As noted in this ZDNet article, "Since being signed into law in 2001, the Patriot Act has been cited as a viable reason for Canadian companies, government departments and universities to avoid the cloud due to the close proximity to the United States". In other words, fear of US surveillance has led to low demand for US-based cloud services. Applying the same logic, the incumbents were playing on this same fear that Canadians would stick to them.

However, this is only part of the truth. The reality is that Canadian companies have had to comply with similar legislation that requires them to divulge data to Canadian law enforcement. As noted by the Office of the Privacy Commissioner of Canada:

" In the national security and anti-terrorism context, Canadian organizations are subject to similar types of orders to disclose personal information held in Canada to Canadian authorities.
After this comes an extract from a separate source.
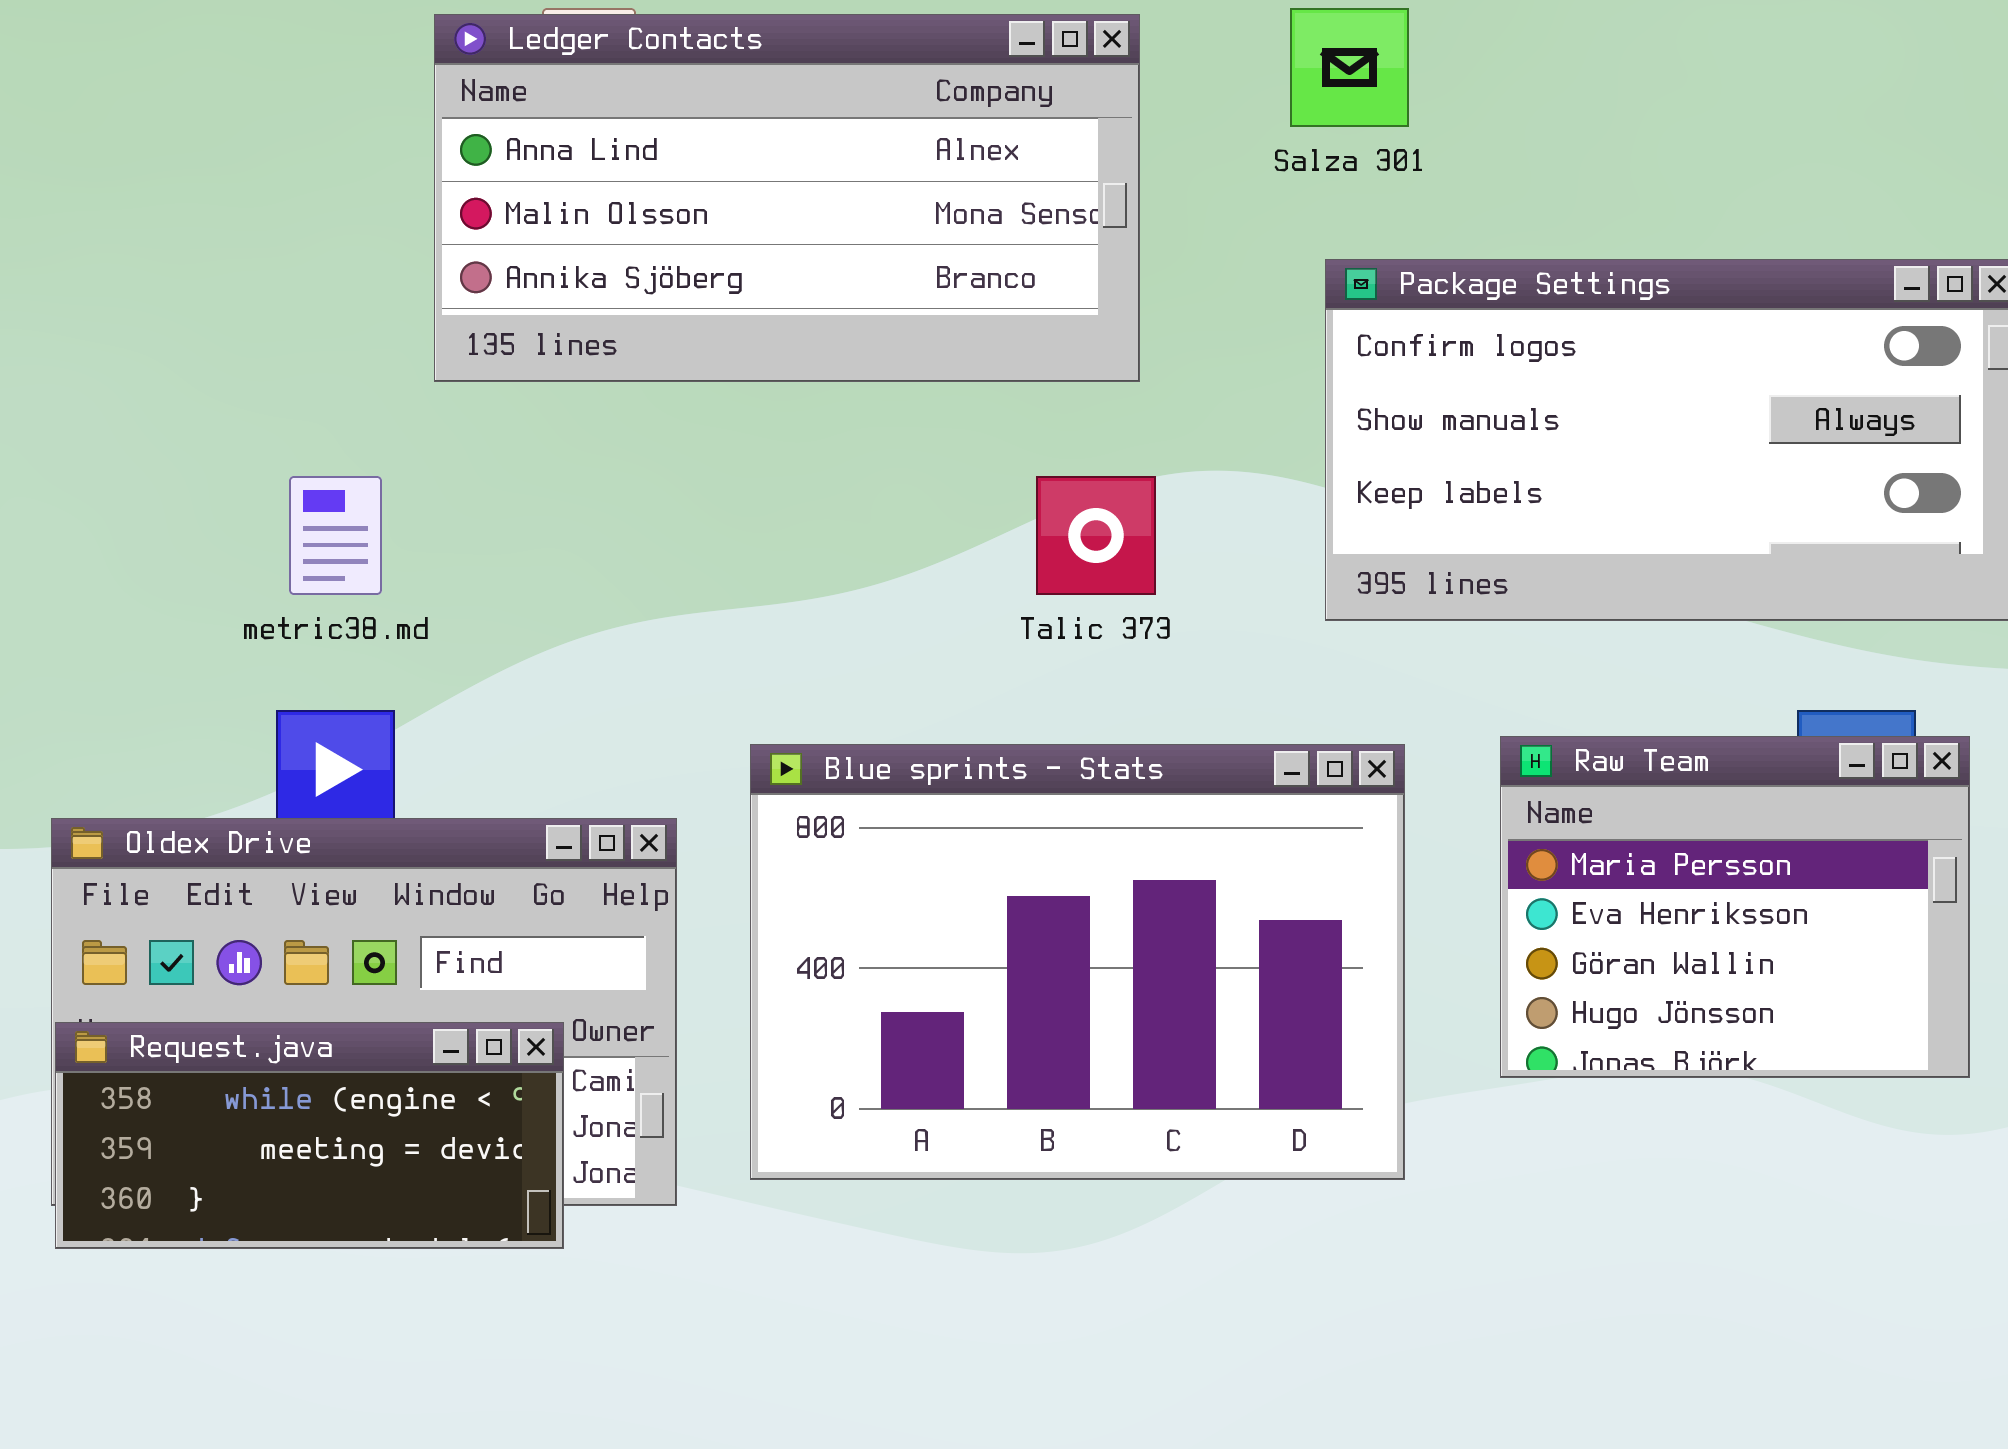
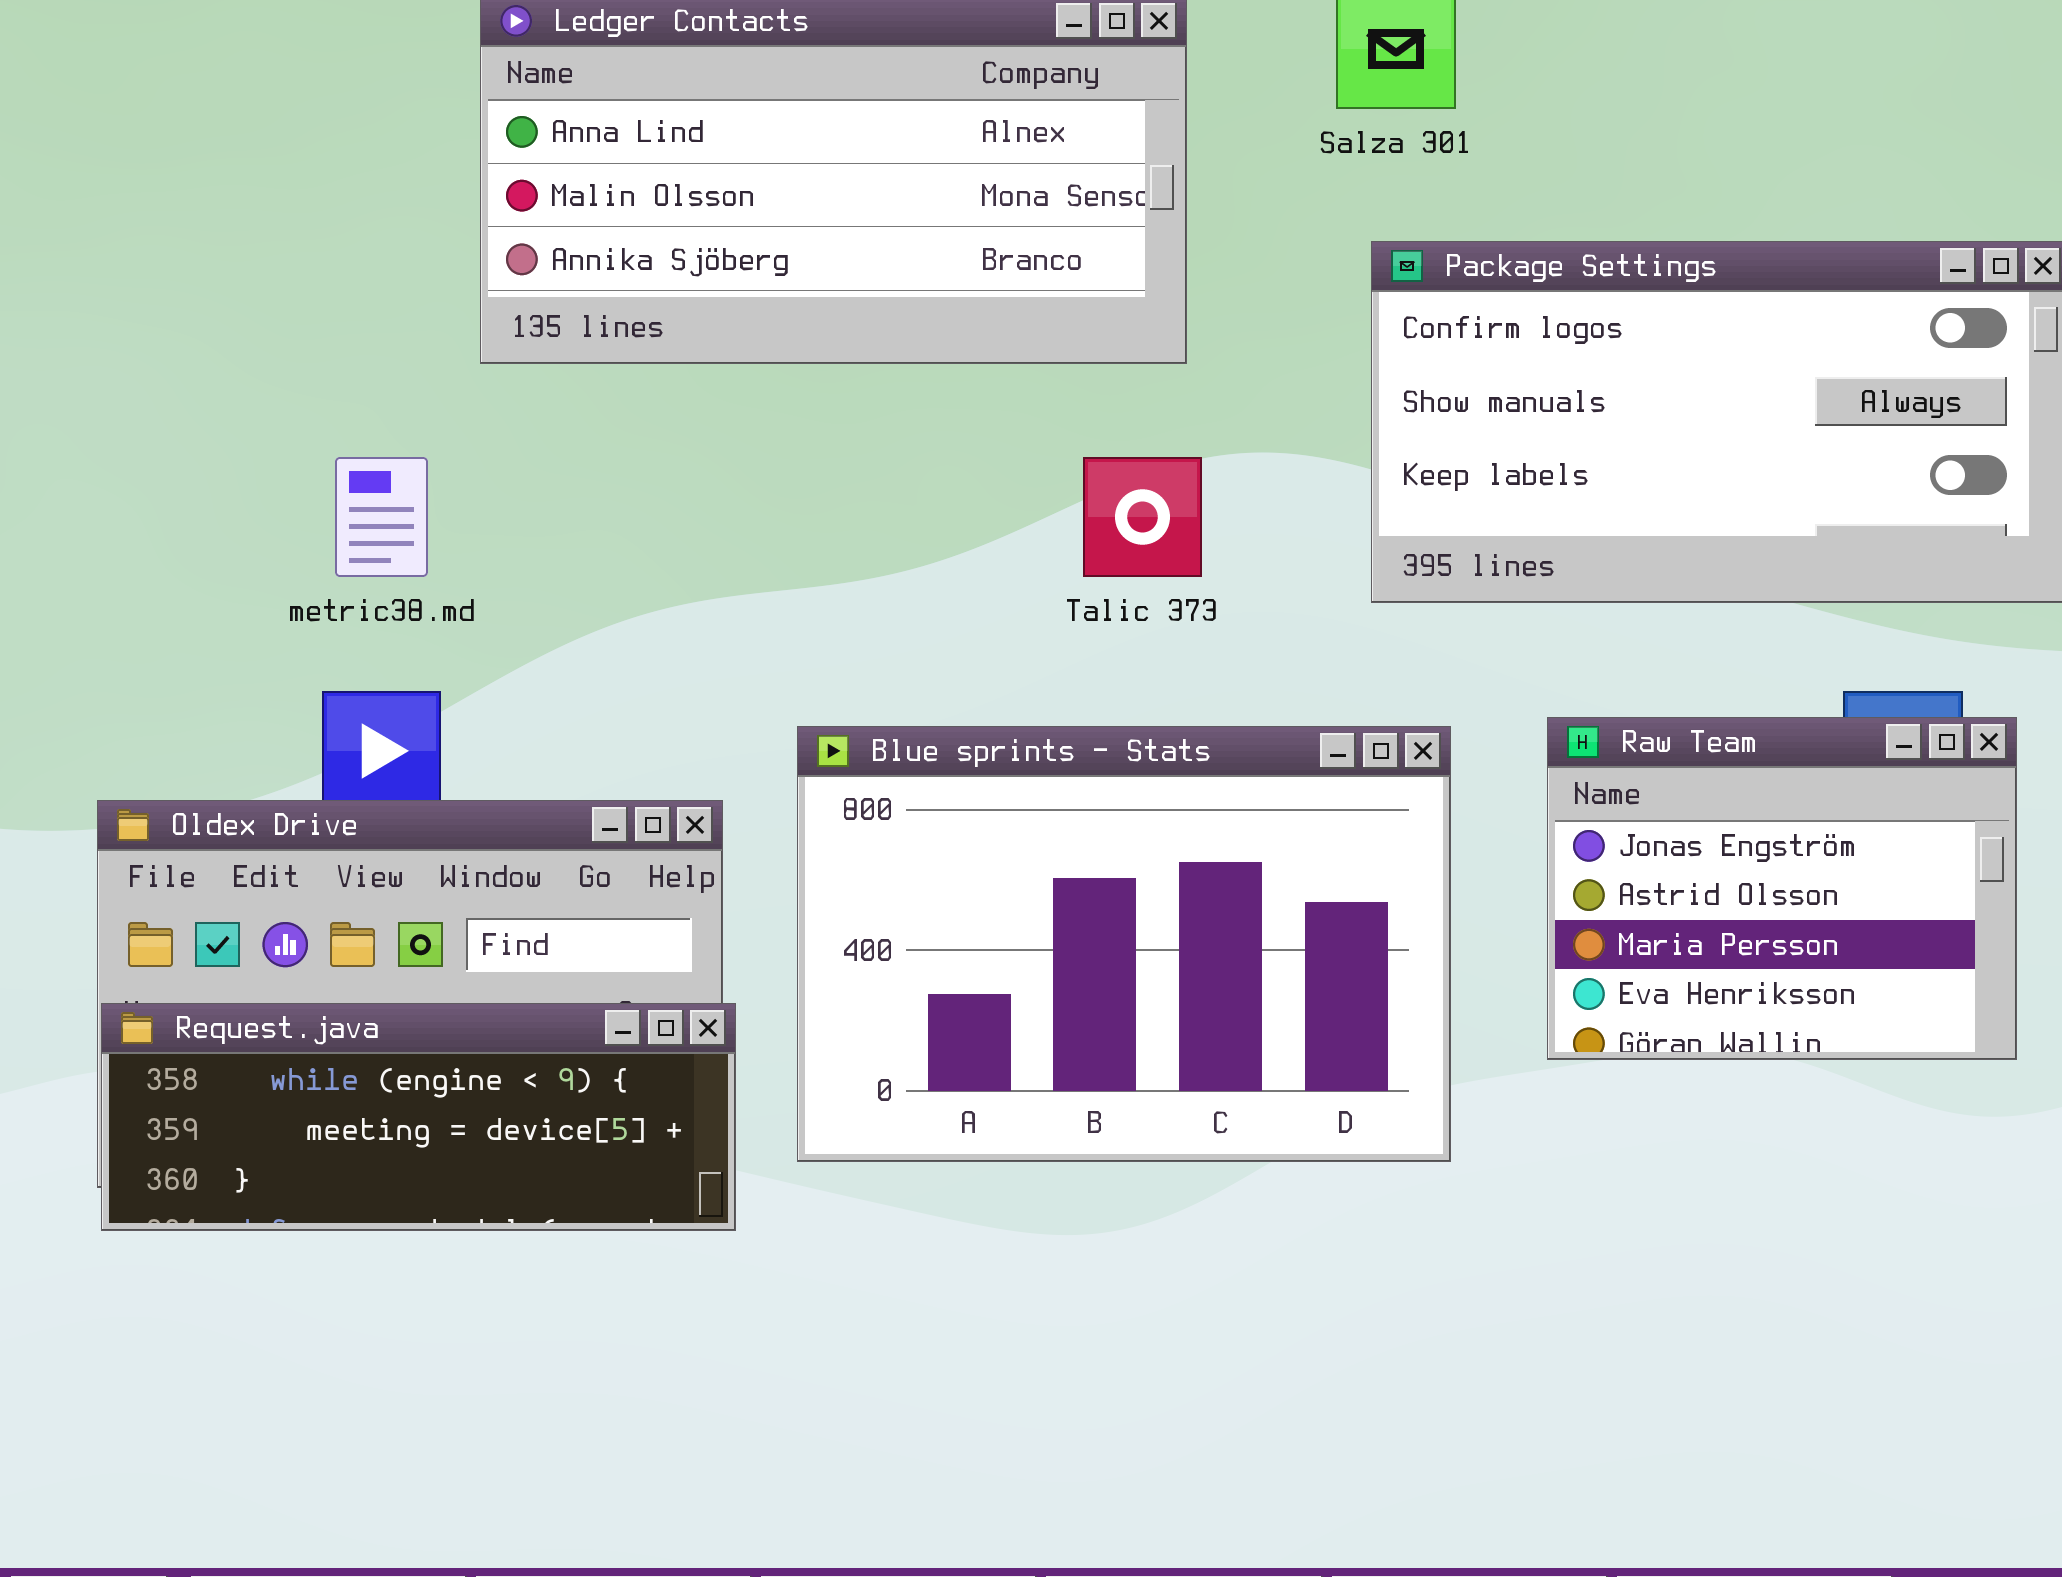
Raw Team: [1500,736,1970,1078] -> [1547,717,2017,1060], scrolled up 2 rows
Request.java: [55,1022,564,1249] -> [101,1003,736,1231], resized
Despite the objections of the Office of the Privacy Commissioner, the Personal Information Protection and Electronic Documents Act has been amended since the events of September 11th, 2001, so as to permit organizations to collect and use personal information without consent for the purpose of disclosing this information to government institutions, if the information relates to national security, the defence of Canada or the conduct of international affairs."

This is on top of the recent CSEC scandal (where the secretive agency is alleged to have illegally spied on Canadians), but one could argue that such surveillance was actually illegal. Ultimately, I had hoped Verizon would have entered into the market, but only to push down the rates. I would have ended sticking with the Canadian mobile carriers because the data is one way or another in one jurisdiction.

However, all is not lost in terms of lower rates in the cell phone market.

It seems the government is hoping to entice voters by tackling a problem, which does impact the productivity of Canadians (see this post which compares Canadian mobile access to access in India/China). For example, the CRTC has mandated a number of changes to the cell phone contracts that the wireless industry can legally offer, such as restricting the minimum contract length to two years.

But from a data privacy perspective, it seems the only way to get privacy these days is to live a technology-free lifestyle of yesteryear!